- **What is needed**:
Show each line of the records below that contains the word "every", copied in full.

- **Entries from a dataset**:
— start —

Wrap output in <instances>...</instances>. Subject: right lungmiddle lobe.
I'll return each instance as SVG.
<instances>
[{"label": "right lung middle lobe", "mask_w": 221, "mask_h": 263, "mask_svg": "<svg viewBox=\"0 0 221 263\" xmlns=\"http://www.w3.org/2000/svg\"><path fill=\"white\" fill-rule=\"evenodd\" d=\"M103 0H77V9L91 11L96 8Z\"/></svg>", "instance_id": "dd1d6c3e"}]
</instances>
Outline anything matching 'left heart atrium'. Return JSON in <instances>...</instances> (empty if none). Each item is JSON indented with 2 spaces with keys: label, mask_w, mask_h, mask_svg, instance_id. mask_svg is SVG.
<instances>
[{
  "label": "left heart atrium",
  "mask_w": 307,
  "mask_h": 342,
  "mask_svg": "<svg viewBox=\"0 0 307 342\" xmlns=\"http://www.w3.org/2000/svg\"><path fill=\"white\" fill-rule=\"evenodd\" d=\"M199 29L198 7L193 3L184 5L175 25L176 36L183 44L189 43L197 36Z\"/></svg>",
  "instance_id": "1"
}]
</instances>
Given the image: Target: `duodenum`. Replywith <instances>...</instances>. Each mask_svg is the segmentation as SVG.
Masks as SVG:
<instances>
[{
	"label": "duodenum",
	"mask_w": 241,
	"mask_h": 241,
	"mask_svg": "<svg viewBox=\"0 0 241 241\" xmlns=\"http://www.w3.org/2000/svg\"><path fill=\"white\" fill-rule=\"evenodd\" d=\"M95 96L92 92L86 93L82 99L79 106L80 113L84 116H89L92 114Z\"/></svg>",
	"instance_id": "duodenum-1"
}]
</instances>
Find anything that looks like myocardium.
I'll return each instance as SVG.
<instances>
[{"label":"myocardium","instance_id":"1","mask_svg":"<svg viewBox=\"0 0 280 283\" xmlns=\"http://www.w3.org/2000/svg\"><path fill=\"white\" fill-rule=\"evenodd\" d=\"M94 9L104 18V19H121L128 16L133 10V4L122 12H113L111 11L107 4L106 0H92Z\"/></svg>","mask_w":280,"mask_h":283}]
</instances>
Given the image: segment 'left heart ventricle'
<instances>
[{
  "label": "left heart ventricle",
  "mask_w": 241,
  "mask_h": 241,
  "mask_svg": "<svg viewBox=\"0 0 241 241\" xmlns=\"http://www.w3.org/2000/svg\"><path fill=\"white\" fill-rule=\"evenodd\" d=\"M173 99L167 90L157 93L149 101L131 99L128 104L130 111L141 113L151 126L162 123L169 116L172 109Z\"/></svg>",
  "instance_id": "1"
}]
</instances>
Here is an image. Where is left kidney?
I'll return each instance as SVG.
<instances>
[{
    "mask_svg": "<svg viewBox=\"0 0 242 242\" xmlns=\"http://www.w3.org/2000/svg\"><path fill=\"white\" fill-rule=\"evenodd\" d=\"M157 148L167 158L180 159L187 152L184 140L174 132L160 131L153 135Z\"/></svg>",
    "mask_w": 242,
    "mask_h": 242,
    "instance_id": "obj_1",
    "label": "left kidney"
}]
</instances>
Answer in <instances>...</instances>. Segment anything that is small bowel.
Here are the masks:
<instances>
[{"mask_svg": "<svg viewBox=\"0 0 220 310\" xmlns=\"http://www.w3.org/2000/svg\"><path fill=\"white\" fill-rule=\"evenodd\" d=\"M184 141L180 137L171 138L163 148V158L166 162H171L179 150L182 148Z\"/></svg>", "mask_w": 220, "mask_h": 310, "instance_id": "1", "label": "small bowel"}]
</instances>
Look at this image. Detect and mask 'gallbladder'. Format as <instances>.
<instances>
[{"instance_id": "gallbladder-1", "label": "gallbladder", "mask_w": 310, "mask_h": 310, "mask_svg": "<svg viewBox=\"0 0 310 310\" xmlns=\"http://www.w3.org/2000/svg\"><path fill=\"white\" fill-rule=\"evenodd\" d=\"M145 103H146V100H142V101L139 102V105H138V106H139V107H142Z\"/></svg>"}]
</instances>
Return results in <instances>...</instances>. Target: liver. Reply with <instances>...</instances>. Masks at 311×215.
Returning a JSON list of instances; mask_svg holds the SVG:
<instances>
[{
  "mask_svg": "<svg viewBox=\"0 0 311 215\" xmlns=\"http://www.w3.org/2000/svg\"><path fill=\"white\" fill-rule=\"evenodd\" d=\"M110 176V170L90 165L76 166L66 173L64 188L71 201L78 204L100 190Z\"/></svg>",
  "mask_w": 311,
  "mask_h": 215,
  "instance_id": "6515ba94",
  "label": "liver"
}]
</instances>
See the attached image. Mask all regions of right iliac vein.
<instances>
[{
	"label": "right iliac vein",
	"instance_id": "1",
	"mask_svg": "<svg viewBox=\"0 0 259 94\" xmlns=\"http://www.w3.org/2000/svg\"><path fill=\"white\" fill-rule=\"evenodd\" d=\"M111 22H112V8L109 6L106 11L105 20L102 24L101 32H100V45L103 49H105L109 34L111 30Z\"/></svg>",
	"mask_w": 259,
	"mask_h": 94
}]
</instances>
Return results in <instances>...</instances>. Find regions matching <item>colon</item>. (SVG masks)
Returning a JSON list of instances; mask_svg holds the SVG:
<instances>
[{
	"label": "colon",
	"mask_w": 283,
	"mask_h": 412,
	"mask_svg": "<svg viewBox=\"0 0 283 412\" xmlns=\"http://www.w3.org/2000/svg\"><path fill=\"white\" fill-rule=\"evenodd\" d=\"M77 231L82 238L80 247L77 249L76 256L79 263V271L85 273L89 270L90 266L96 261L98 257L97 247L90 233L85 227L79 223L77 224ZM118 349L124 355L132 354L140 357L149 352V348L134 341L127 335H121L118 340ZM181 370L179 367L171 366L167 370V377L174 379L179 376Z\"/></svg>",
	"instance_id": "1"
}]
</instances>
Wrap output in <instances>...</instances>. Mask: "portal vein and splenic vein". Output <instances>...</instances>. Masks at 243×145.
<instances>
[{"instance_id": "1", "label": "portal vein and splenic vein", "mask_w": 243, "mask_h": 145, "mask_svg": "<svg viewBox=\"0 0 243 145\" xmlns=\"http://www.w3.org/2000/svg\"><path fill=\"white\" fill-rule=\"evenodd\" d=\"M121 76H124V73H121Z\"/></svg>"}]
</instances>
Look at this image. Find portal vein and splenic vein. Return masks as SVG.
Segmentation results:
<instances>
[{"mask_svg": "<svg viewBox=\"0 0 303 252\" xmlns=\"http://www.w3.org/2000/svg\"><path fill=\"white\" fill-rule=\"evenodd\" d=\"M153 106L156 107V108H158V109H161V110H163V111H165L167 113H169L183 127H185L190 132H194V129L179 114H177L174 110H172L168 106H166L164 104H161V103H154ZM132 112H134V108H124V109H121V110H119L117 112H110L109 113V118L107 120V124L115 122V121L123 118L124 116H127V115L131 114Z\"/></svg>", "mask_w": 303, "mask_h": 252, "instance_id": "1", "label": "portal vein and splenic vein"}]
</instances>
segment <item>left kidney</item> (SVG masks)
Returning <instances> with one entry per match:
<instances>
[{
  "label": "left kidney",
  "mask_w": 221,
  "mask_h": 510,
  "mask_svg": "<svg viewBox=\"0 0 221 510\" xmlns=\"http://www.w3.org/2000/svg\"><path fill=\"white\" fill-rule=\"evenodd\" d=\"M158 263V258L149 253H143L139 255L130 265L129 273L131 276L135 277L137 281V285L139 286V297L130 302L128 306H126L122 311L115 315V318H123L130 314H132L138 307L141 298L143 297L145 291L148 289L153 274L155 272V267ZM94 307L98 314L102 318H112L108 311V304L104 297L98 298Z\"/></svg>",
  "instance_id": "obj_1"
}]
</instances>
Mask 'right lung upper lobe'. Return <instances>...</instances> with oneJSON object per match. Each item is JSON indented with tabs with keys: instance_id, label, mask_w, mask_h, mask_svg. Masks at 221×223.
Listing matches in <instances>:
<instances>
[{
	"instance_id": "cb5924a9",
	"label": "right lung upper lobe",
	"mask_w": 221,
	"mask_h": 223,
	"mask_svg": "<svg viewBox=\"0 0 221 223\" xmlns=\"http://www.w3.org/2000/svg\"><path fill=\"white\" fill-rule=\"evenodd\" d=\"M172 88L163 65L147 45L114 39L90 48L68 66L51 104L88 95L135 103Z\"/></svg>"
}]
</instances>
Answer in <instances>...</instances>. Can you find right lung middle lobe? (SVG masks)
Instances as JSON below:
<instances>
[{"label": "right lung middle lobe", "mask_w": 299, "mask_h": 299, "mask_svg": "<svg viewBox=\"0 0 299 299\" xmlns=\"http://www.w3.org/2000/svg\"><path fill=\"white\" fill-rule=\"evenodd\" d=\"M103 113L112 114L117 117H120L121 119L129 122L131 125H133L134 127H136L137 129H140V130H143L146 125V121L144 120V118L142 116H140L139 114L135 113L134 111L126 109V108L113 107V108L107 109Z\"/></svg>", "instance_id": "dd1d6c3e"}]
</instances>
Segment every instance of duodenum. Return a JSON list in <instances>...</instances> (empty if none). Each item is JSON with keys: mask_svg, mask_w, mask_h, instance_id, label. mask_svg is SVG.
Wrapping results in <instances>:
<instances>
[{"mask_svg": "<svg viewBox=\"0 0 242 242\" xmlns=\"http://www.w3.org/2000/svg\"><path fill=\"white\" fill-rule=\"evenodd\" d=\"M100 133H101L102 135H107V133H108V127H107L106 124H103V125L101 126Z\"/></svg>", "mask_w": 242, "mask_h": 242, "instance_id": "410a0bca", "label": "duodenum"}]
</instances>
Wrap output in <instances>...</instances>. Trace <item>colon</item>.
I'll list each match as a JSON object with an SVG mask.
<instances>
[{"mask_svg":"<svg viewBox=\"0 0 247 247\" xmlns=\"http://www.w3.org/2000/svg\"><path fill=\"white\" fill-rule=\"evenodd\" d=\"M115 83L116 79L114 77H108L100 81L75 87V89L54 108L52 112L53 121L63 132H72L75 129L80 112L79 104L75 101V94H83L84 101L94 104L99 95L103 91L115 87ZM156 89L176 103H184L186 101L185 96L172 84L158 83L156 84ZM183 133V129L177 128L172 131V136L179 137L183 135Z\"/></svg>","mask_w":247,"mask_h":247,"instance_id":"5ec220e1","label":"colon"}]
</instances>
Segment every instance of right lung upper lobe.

— end —

- **Task response**:
Segment every instance of duodenum. Return a JSON list in <instances>...</instances> (empty if none). Each item is JSON with keys: mask_svg, mask_w, mask_h, instance_id, label. mask_svg is SVG.
Segment every instance of right lung upper lobe.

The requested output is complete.